_Electronic design files_.

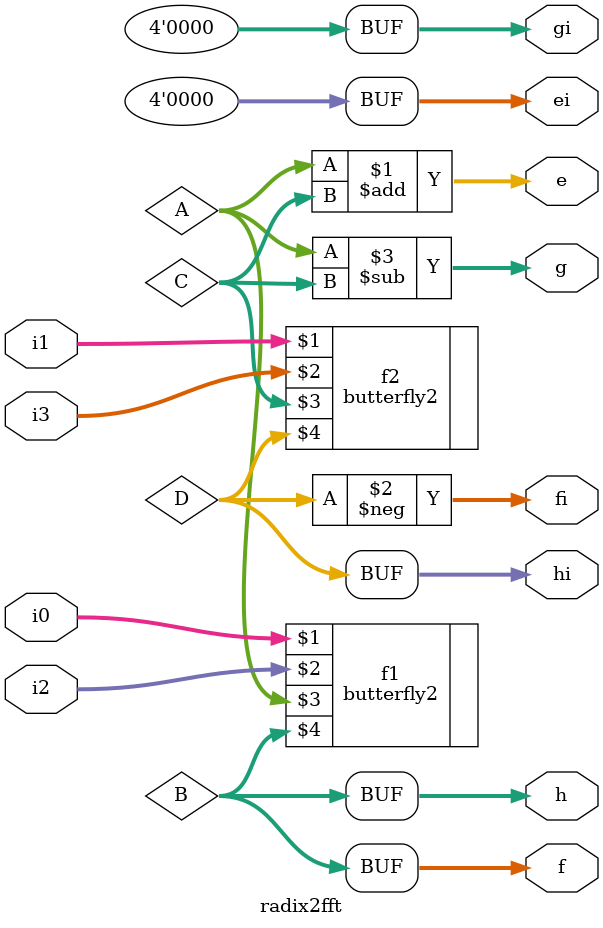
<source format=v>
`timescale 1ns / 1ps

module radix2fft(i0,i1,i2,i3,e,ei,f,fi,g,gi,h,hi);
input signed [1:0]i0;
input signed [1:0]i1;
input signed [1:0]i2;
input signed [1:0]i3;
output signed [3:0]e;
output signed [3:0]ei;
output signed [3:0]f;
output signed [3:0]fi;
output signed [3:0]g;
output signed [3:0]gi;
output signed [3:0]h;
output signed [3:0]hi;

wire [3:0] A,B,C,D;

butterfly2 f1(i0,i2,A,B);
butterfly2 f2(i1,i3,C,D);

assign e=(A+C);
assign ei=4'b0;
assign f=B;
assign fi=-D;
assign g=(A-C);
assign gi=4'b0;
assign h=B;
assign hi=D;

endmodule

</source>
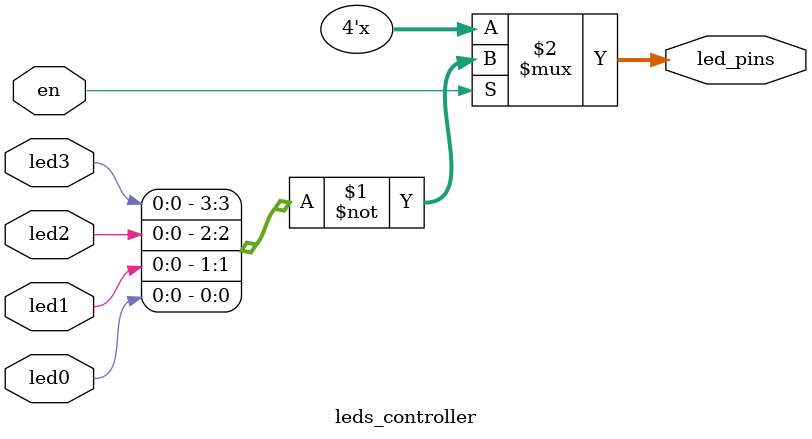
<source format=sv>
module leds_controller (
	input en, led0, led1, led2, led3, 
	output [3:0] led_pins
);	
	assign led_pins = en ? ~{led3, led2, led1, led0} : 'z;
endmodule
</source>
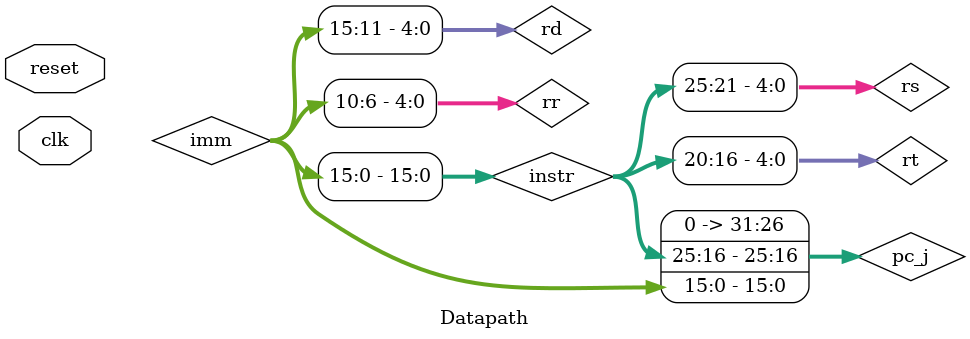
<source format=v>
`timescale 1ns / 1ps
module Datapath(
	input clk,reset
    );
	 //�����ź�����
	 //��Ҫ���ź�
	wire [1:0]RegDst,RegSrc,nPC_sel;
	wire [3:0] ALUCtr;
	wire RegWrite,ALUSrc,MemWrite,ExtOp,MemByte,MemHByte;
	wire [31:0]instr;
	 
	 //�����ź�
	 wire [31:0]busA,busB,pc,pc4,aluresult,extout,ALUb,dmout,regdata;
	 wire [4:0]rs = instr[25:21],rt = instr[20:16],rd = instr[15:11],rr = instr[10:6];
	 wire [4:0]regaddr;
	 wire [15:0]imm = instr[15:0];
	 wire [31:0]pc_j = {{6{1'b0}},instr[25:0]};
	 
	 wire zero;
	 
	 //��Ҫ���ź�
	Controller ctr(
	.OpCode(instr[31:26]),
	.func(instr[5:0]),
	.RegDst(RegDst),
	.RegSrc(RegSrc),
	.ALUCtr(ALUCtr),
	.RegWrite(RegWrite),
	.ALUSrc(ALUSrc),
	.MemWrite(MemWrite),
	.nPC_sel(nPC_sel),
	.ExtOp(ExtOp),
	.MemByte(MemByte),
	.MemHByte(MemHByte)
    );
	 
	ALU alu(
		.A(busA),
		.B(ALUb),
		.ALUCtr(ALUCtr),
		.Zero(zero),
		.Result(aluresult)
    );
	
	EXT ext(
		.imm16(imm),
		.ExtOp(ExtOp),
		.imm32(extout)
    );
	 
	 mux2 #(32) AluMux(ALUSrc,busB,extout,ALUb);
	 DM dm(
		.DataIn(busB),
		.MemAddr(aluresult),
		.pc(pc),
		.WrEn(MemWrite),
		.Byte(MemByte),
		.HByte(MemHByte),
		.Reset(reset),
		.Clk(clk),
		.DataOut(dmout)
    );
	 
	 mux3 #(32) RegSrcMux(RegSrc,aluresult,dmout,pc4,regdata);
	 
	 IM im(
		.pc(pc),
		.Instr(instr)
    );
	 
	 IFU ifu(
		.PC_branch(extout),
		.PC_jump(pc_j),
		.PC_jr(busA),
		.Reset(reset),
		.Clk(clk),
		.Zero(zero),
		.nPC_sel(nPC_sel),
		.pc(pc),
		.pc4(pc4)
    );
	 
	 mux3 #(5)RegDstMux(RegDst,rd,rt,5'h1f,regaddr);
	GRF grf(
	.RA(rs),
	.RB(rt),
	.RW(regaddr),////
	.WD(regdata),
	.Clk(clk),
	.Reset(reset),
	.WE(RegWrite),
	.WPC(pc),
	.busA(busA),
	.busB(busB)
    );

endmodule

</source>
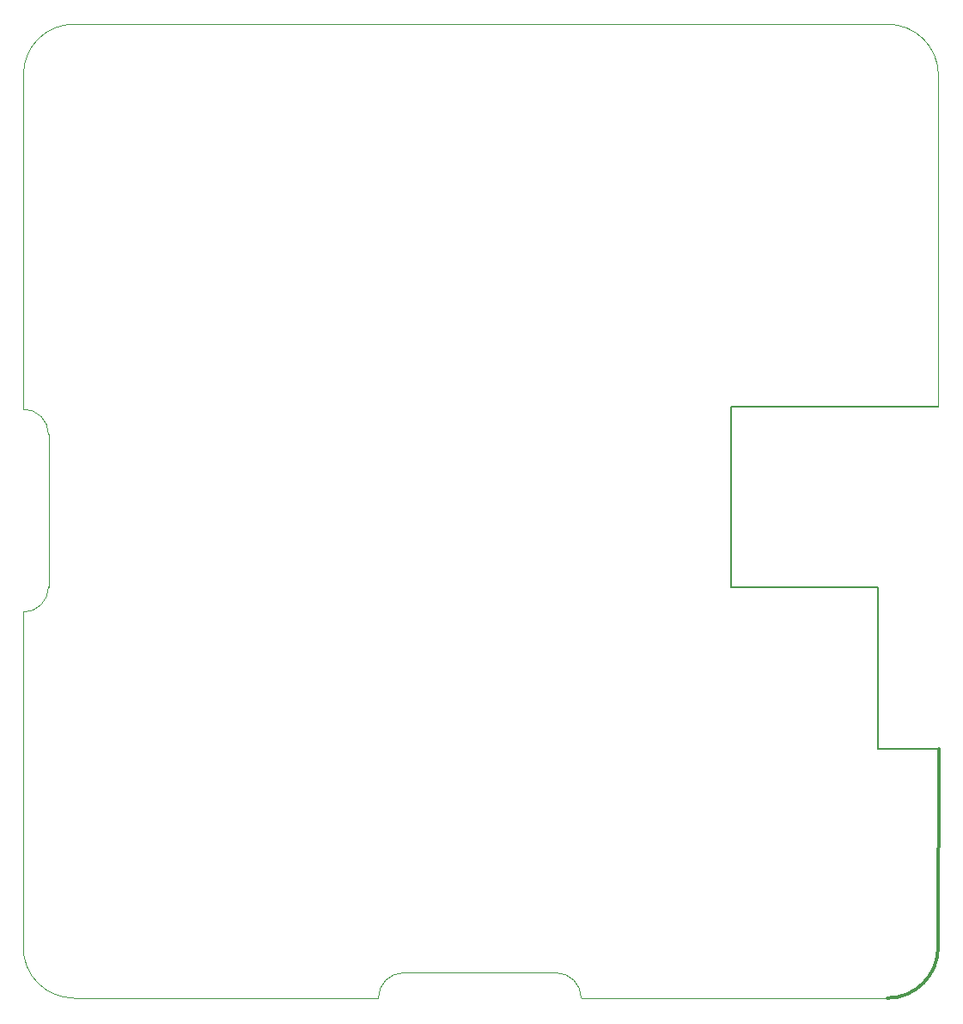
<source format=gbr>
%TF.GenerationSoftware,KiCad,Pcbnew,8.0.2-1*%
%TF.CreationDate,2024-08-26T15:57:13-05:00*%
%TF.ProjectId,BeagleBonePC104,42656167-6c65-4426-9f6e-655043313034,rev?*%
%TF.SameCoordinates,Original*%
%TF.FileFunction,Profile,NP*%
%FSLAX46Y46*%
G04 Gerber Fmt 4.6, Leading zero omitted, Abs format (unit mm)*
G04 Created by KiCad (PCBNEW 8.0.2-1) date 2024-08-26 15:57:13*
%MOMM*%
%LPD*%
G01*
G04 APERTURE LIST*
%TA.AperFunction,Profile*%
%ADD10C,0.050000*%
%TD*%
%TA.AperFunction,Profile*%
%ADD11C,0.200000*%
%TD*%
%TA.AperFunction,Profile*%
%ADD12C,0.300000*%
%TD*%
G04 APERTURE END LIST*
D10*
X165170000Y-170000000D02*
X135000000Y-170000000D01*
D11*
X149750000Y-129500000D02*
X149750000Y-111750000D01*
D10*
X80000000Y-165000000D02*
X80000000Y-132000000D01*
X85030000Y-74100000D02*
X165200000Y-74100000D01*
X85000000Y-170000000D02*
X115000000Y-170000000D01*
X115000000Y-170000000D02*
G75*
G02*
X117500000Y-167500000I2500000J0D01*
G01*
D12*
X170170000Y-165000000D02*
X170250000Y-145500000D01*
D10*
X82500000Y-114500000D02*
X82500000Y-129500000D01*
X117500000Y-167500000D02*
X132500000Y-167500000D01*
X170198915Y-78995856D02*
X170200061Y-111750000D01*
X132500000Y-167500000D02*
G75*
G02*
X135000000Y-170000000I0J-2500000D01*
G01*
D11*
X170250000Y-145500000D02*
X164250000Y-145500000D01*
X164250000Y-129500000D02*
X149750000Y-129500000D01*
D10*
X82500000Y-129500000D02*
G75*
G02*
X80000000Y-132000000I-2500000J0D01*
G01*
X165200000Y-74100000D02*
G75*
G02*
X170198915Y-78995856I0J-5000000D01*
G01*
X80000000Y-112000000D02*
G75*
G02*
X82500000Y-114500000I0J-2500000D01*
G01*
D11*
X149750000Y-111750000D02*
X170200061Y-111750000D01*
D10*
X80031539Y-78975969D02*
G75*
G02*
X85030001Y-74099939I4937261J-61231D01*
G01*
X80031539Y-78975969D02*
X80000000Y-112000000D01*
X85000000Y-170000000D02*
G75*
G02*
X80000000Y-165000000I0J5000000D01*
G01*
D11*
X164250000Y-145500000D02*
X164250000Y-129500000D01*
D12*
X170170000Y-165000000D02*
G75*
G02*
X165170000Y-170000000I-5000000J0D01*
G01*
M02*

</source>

...

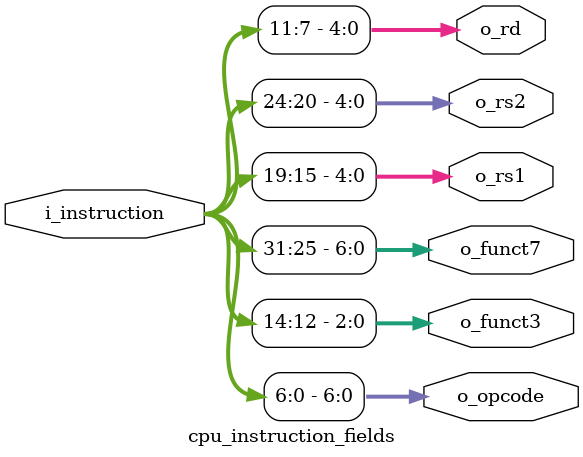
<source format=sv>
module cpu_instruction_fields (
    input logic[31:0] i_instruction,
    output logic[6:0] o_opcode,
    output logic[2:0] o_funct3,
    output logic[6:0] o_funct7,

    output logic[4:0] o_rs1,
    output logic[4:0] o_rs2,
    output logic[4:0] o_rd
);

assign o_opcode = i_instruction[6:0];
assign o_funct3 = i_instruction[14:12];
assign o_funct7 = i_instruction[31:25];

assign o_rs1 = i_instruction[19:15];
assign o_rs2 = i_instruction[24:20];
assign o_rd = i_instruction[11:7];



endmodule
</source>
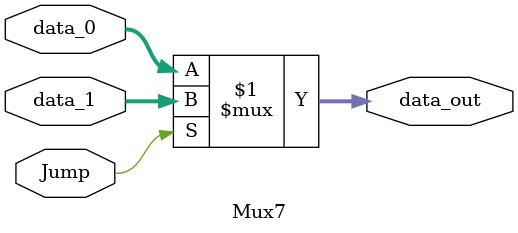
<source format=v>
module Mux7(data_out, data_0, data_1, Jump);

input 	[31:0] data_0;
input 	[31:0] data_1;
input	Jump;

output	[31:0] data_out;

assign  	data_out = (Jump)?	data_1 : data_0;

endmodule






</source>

==

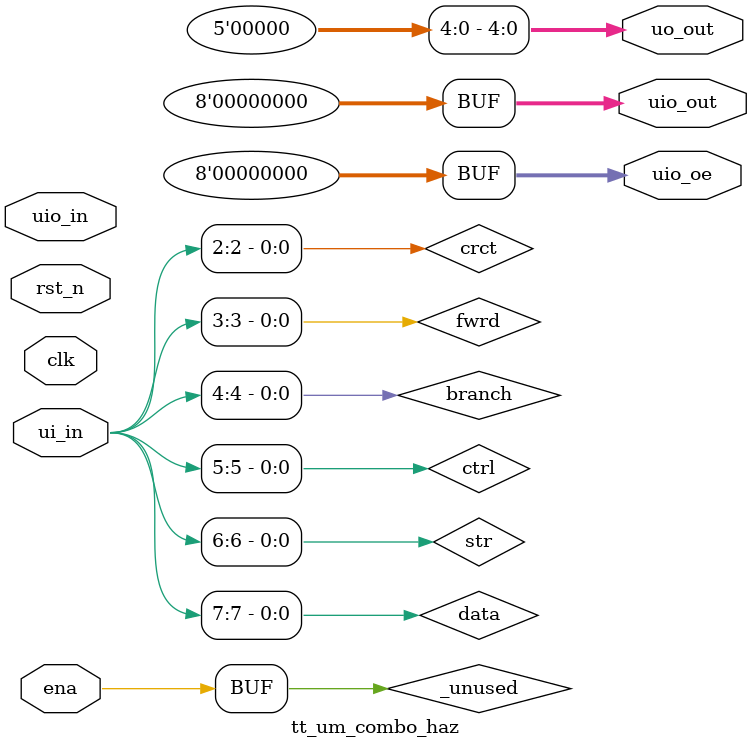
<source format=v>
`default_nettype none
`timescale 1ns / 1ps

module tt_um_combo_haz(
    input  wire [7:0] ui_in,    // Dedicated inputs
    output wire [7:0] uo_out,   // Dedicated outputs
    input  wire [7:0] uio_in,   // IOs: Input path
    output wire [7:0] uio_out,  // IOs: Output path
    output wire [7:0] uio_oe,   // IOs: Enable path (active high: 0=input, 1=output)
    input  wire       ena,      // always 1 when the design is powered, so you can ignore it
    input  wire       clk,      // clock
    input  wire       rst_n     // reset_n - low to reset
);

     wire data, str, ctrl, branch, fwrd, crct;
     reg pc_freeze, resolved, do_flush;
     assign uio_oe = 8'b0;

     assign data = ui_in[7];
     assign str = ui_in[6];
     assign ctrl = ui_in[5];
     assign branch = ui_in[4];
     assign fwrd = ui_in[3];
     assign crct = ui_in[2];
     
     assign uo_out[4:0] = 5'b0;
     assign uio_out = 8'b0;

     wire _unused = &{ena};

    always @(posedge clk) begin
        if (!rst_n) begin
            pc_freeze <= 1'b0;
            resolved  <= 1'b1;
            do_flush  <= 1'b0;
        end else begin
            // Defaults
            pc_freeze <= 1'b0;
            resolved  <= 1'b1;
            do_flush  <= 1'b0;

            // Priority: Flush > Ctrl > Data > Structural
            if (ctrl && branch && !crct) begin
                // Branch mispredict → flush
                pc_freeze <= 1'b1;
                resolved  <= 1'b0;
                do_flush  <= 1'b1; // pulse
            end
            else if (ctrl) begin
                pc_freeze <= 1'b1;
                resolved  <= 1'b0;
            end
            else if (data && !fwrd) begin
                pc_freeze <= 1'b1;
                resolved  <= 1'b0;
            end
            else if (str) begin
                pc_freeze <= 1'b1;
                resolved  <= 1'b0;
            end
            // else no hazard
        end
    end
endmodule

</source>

_What the exercise asks_.
Check each line of the entries, and copy the ones that contain "logic".

_Response for this exercise_.
    input logic[31:0] i_instruction,
    output logic[6:0] o_opcode,
    output logic[2:0] o_funct3,
    output logic[6:0] o_funct7,
    output logic[4:0] o_rs1,
    output logic[4:0] o_rs2,
    output logic[4:0] o_rd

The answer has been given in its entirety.